Ohanian’s Initialized raises $225M 4th fund to turn founders into cyborgs

“Right now we’re in this Empire Strikes Back moment” says Initialized Capital’s Garry Tan, referring to tech giants ruthlessly copying and competing with fresh ideas. “We think the startups represent the Return Of The Jedi.” It’s that willingness to stand up against incumbents and give founders their best shot at disrupting them that’s won Initialized a place on the cap table’s of some of today’s fastest rising companies. Instacart, Coinbase, Flexport, and Patreon all count Initialized as investors because Tan and Serena Williams’ husband jump in the trenches with them, dispensing advice and connections over text message.

Now Initialized Capital has raised enough money to tackle its next challenge: the Series A crunch. Their first fund of just $7 million in 2011 taught them to be scrappy, and consider nascent companies yet to find product market fit. But even with their $39 million 2013 fund, and the $115 million third one they raised in 2016, they didn’t have enough cash to always follow on or fill out rounds the way they hoped.

That changes today with the announcement that Initialized Capital has closed its fourth fund of $225 million.

Initialized Capital’s co-founders Garry Tan (left) and Alexis Ohanian (right)

“We’ve always been the first high conviction check, and often the smallest check” Tan says, recalling how he tracked Airbnb’s Brian Armstrong as he left to start Coinbase and Initialized invested the first $50,000. With the $225 million fund, we can actually do most of round rather than being the first check and then send 30 emails trying to get people to invest in it.”

Williams’ husband, commonly known as Reddit co-founder Alexis Ohanian, is the face of Initialized. But it’s Tan and the software he’s built that lets Initialized wield The Force when picking startups, and then rearing them into Jedi. Tan had experience from building BookFace, Y Combinator’s internal community Q&A system that’s often cited as one of the accelerator’s biggest value-adds, when he and Ohanian were still partners there.

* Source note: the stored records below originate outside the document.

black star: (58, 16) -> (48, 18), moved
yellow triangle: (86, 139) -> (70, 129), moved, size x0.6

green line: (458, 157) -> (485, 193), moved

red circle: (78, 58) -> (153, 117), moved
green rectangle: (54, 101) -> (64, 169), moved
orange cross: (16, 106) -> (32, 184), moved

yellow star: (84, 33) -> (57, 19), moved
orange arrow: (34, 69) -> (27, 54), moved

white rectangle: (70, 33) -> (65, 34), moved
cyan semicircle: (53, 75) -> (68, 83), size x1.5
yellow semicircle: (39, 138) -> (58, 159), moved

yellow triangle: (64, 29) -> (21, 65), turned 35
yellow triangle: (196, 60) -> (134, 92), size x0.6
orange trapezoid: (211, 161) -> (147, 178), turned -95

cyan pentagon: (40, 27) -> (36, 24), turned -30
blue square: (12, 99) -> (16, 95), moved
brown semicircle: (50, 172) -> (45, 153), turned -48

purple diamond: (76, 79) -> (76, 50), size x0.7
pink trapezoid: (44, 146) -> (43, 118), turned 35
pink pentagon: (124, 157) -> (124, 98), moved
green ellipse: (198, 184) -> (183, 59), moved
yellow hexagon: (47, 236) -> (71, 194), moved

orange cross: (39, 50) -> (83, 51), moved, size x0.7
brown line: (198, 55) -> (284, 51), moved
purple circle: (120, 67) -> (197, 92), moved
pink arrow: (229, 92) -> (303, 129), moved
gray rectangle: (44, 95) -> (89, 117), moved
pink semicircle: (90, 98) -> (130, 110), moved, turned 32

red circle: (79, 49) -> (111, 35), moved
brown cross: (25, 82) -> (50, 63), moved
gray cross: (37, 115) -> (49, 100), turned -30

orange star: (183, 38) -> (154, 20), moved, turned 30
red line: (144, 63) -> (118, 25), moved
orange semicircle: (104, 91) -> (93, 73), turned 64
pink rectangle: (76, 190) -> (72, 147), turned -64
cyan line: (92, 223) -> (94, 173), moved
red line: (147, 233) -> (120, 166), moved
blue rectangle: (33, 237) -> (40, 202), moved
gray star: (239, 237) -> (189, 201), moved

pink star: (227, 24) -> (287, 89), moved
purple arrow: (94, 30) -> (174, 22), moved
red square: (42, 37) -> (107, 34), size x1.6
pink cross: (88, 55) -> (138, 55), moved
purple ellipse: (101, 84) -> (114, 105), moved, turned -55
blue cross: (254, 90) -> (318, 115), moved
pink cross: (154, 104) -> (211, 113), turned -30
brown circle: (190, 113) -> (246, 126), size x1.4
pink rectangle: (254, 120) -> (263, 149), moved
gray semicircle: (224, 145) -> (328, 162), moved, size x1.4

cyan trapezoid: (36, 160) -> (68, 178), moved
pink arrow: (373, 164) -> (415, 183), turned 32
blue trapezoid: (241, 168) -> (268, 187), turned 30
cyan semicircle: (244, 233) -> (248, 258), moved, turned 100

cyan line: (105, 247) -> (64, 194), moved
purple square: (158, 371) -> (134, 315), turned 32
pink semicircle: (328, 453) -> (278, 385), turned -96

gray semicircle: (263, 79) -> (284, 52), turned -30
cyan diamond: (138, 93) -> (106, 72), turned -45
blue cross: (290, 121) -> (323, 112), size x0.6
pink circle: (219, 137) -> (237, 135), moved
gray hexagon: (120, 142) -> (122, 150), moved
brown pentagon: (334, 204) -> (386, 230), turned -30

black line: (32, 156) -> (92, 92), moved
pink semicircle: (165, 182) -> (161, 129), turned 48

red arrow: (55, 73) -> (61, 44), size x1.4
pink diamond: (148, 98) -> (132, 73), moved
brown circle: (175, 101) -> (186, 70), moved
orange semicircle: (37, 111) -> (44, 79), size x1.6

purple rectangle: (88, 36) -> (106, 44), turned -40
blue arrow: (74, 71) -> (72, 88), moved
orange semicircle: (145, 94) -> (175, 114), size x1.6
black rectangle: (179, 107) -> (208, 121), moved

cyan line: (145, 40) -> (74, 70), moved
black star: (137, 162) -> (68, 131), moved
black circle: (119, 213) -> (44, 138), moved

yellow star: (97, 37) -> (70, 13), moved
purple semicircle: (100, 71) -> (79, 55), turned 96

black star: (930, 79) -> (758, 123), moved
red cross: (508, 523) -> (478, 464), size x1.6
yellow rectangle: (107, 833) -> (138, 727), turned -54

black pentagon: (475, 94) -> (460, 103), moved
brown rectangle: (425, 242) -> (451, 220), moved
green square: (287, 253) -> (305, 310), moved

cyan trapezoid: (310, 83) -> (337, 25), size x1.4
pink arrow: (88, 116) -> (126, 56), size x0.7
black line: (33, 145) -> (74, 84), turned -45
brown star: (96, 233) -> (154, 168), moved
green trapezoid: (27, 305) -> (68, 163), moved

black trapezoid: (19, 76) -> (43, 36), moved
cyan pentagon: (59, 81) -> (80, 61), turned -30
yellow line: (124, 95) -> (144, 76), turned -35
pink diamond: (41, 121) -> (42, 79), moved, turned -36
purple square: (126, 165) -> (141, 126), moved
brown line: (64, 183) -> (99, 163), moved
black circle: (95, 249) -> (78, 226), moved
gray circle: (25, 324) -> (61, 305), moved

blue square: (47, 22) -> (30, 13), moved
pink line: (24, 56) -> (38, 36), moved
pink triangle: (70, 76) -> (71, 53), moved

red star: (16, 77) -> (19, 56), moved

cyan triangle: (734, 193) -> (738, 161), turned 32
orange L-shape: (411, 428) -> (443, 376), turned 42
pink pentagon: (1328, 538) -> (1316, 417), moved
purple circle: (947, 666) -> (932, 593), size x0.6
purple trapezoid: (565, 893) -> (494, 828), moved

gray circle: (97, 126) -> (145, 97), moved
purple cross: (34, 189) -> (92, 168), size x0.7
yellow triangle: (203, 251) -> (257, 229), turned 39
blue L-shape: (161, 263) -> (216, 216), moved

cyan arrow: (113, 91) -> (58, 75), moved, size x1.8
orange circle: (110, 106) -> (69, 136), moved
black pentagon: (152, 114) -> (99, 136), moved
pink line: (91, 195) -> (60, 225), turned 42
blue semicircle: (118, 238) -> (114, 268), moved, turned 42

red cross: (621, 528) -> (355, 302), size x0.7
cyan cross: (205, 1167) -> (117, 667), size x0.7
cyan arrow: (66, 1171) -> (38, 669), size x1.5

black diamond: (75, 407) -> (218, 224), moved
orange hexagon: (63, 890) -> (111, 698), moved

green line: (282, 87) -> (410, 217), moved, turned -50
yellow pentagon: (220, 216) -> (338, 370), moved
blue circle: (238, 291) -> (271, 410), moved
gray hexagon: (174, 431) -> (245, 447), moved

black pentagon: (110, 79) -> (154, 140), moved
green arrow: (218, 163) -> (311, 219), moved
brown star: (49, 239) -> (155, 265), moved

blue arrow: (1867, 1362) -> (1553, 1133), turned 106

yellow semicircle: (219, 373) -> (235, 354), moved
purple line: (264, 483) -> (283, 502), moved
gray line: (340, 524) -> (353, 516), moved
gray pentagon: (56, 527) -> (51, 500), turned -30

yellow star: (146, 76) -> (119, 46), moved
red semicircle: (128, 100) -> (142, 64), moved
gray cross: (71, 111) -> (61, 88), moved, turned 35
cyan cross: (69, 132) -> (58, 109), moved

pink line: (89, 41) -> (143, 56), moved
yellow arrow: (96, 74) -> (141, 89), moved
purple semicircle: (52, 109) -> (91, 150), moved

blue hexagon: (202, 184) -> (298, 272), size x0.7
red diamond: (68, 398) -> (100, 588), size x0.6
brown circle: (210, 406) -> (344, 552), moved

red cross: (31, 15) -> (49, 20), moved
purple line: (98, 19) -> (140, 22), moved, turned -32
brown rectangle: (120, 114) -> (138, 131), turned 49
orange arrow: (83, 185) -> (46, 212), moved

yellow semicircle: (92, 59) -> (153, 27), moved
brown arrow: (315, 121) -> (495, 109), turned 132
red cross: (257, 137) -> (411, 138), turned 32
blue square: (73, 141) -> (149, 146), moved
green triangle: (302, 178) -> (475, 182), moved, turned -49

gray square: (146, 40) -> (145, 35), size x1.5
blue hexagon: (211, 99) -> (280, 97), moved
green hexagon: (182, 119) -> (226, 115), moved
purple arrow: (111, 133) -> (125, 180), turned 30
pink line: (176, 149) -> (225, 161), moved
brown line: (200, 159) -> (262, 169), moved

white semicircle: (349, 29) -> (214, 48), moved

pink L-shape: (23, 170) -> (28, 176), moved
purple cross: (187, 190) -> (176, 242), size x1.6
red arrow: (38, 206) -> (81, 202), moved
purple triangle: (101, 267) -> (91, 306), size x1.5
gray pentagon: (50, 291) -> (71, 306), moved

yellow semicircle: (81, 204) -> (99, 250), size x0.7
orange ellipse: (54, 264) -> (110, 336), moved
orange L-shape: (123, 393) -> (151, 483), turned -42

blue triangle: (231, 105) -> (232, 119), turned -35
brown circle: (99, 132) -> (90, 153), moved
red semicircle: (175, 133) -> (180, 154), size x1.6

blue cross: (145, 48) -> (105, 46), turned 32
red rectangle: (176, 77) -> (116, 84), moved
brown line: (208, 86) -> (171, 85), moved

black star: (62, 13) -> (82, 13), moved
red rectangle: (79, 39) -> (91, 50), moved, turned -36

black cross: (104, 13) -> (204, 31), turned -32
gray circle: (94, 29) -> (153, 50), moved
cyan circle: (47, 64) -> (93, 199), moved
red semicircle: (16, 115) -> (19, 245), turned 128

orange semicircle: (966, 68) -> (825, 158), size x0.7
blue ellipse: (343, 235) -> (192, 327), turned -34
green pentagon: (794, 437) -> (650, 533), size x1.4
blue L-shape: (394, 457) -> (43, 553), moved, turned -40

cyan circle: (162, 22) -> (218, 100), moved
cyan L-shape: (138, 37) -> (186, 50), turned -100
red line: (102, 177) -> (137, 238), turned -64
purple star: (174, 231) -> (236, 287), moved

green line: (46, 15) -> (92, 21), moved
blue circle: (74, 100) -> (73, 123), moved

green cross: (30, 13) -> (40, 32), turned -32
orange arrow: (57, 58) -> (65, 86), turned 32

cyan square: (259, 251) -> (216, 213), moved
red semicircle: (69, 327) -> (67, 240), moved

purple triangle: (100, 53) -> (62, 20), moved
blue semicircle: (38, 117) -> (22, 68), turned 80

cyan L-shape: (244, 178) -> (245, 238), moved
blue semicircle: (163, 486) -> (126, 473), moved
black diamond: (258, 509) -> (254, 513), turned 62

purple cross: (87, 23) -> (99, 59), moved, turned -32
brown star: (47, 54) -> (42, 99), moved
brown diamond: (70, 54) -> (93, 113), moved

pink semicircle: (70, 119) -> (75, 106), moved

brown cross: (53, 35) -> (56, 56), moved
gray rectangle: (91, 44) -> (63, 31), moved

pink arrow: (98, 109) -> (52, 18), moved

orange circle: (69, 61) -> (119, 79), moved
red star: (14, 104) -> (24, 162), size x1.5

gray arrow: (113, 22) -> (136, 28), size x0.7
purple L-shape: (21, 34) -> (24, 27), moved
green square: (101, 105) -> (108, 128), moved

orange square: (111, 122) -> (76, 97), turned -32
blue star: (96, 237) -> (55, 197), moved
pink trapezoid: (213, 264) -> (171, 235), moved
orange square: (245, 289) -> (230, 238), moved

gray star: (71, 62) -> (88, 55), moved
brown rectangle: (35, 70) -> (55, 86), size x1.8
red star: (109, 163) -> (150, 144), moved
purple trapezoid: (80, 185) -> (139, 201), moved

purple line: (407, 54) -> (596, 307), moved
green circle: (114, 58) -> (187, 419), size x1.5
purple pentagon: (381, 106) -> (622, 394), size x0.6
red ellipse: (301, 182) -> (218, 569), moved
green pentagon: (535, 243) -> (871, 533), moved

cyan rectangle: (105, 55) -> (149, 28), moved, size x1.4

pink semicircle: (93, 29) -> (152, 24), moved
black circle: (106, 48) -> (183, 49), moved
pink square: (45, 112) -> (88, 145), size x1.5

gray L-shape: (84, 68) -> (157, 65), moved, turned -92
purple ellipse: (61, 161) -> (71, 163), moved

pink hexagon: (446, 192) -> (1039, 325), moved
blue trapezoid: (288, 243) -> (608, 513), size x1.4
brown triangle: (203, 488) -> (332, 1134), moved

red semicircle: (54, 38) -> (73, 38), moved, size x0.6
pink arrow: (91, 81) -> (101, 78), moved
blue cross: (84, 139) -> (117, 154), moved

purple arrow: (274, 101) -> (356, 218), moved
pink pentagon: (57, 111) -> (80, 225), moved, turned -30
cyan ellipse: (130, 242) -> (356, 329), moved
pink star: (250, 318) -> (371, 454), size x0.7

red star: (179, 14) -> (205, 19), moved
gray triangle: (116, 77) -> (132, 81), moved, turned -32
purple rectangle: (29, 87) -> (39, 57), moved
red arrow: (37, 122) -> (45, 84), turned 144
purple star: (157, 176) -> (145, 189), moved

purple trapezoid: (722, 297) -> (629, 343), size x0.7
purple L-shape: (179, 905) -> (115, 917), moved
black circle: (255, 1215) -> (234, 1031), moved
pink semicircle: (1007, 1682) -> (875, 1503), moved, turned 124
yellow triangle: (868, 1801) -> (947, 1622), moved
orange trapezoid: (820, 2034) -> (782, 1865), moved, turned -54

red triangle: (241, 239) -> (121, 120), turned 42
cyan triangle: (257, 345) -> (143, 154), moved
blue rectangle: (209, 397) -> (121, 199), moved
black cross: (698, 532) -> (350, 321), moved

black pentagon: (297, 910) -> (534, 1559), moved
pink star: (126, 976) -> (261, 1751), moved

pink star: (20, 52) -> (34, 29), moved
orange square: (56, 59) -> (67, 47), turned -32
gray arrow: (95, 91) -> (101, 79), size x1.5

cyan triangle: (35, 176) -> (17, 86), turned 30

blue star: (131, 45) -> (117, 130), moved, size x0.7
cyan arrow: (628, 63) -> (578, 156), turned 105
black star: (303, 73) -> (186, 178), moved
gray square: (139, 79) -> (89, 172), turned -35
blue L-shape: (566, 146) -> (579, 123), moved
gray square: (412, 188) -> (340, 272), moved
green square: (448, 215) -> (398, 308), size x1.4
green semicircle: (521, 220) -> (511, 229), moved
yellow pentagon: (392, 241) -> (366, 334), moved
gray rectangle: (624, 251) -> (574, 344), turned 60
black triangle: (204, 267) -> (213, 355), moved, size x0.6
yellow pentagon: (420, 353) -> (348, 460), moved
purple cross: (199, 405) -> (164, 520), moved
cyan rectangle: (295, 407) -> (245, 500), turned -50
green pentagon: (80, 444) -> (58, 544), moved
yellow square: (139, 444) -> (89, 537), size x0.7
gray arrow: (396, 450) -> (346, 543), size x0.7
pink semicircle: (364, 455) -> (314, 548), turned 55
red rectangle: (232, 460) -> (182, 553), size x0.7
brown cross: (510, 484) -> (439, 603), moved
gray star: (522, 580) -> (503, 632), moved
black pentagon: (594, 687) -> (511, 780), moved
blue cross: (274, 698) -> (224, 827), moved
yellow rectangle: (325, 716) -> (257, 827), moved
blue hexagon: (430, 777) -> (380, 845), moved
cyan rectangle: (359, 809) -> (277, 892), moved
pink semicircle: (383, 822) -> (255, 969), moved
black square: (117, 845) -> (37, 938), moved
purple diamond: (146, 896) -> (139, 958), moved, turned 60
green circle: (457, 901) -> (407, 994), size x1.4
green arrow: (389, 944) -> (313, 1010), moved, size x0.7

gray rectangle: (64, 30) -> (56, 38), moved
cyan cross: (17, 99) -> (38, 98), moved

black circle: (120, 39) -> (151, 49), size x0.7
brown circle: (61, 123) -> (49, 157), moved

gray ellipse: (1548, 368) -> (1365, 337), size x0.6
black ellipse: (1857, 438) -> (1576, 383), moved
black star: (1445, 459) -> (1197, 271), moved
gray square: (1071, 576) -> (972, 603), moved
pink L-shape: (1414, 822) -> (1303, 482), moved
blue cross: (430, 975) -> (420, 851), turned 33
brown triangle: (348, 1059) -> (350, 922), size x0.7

“We use software as a means of constantly sharing knowledge” Tan explains. “every phone call, every email we have . . . it all goes in there. Then we take the software that we built…and augment those really talented founders into cyborgs.” From partnerships to recruiting, all that information allows startups to scale faster, and hopefully get to that Series A Initialized now has deep enough pockets to fund.